* [ABOUT THIS EXERCISE]: Look below for the line with "cell phone: present" and the line with "cell phone: none". Copy exactly those two lines and every line between, but not the pictures.

* [DATA IN THIS EXERCISE]:
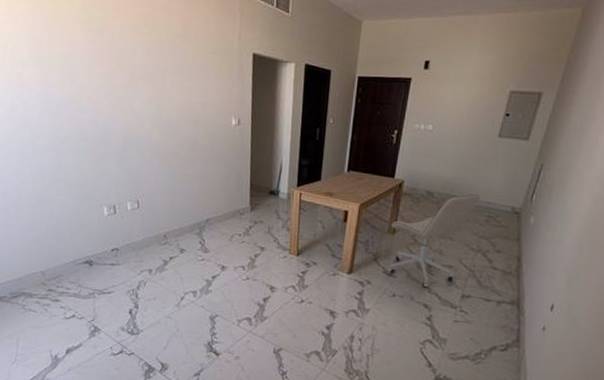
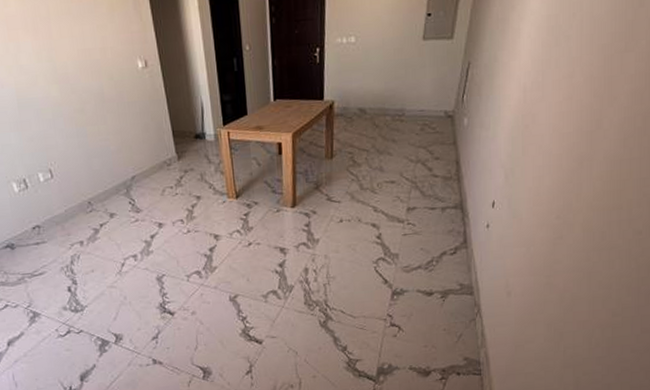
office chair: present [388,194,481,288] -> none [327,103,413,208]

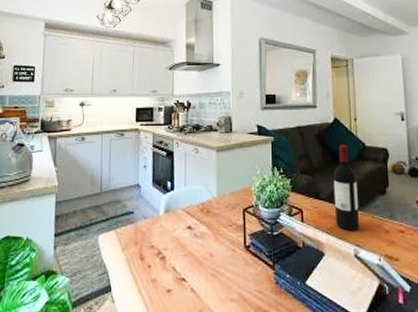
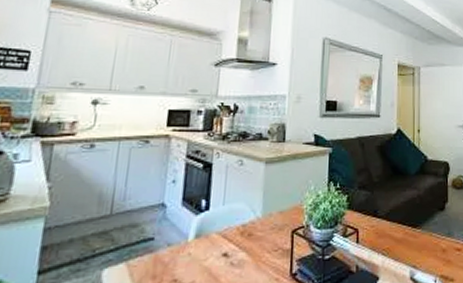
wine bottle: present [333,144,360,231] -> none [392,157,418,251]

--

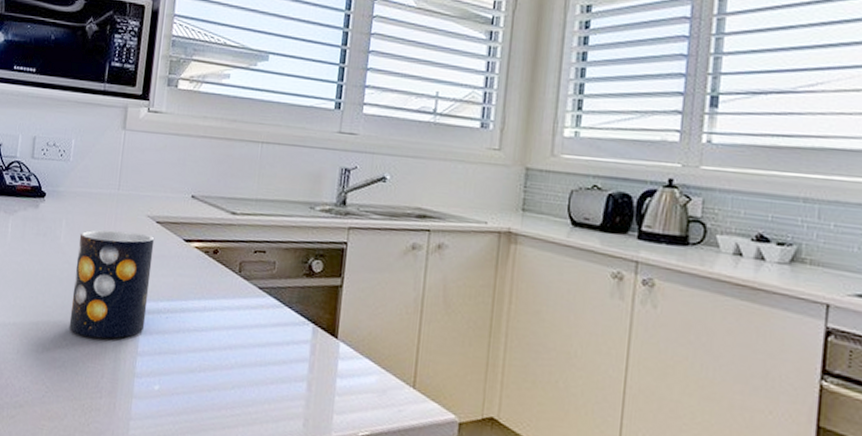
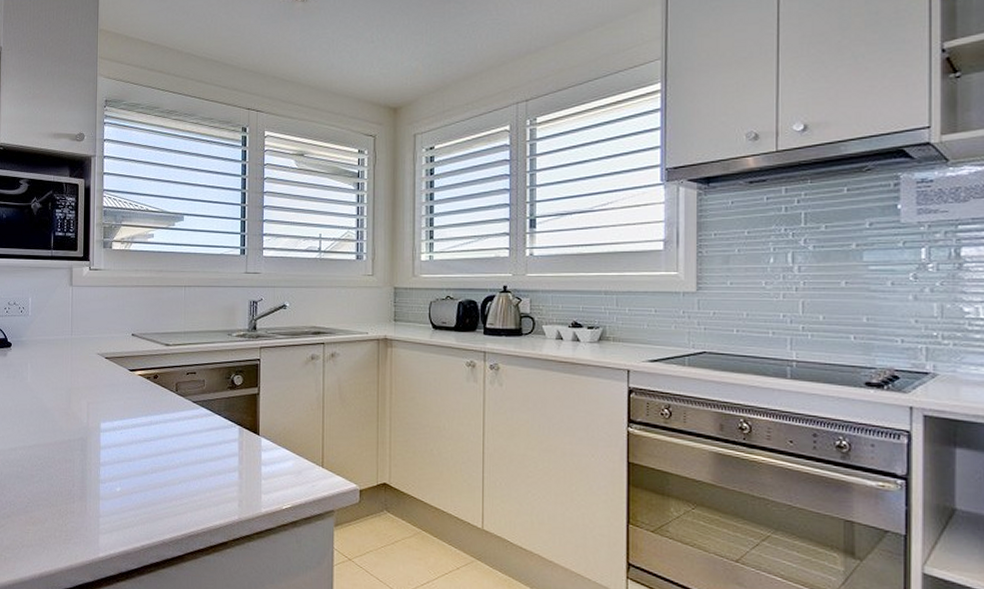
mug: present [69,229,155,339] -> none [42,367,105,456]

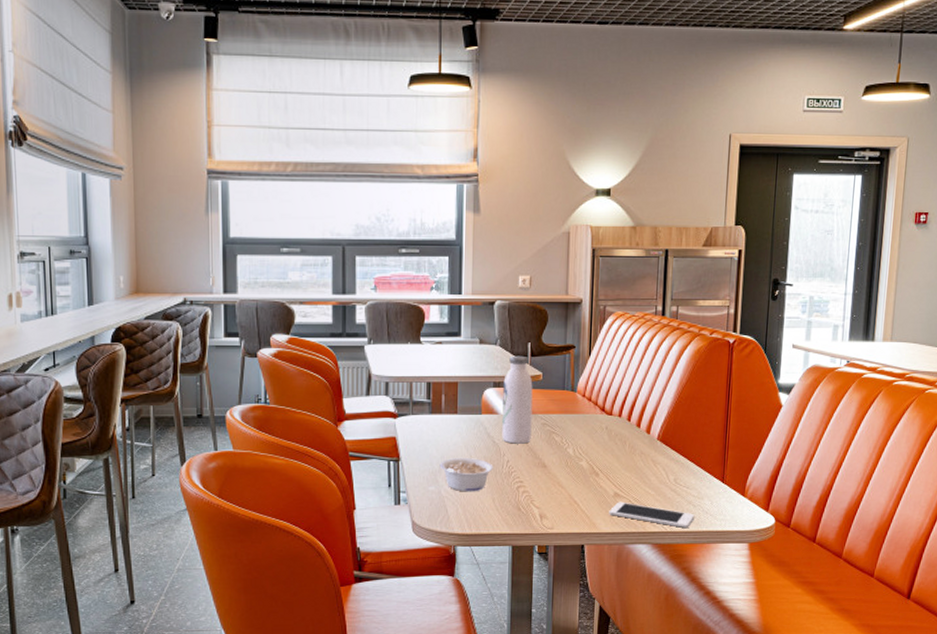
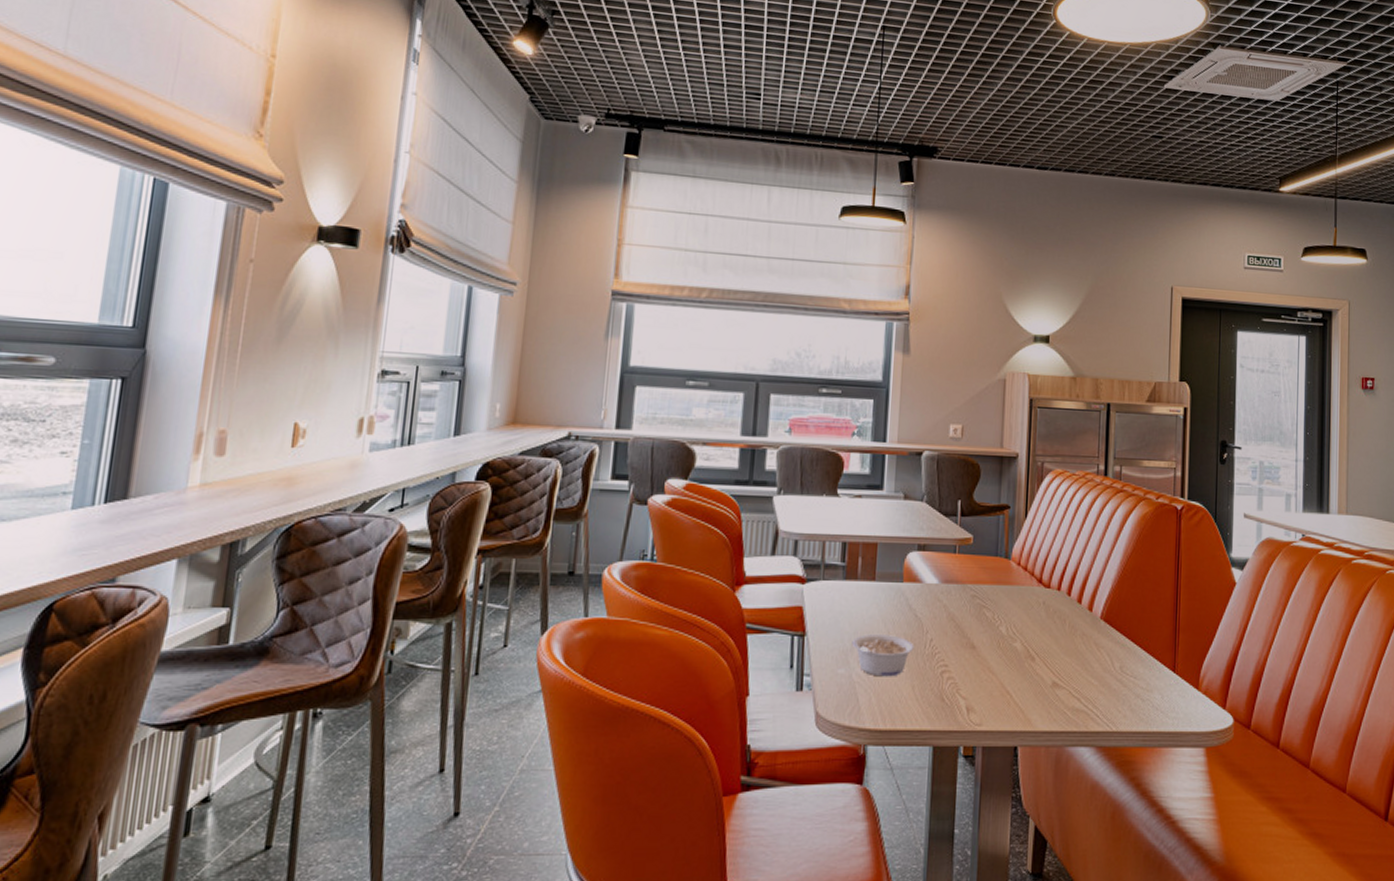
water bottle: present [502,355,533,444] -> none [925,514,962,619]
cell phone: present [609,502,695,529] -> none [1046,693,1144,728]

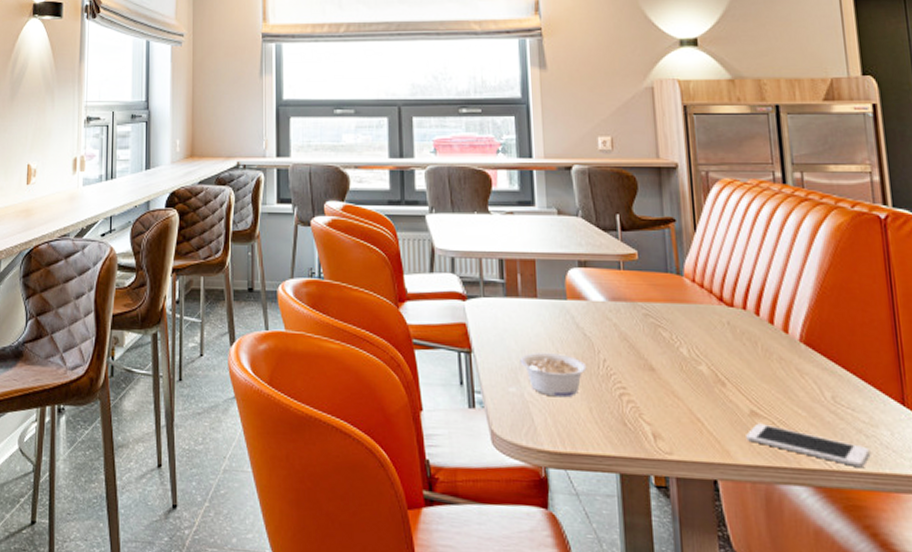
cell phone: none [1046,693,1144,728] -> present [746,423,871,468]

* [RESULT OF THE EXERCISE]:
cell phone: present [609,502,695,529] -> none [1046,693,1144,728]

cell phone: none [1046,693,1144,728] -> present [746,423,871,468]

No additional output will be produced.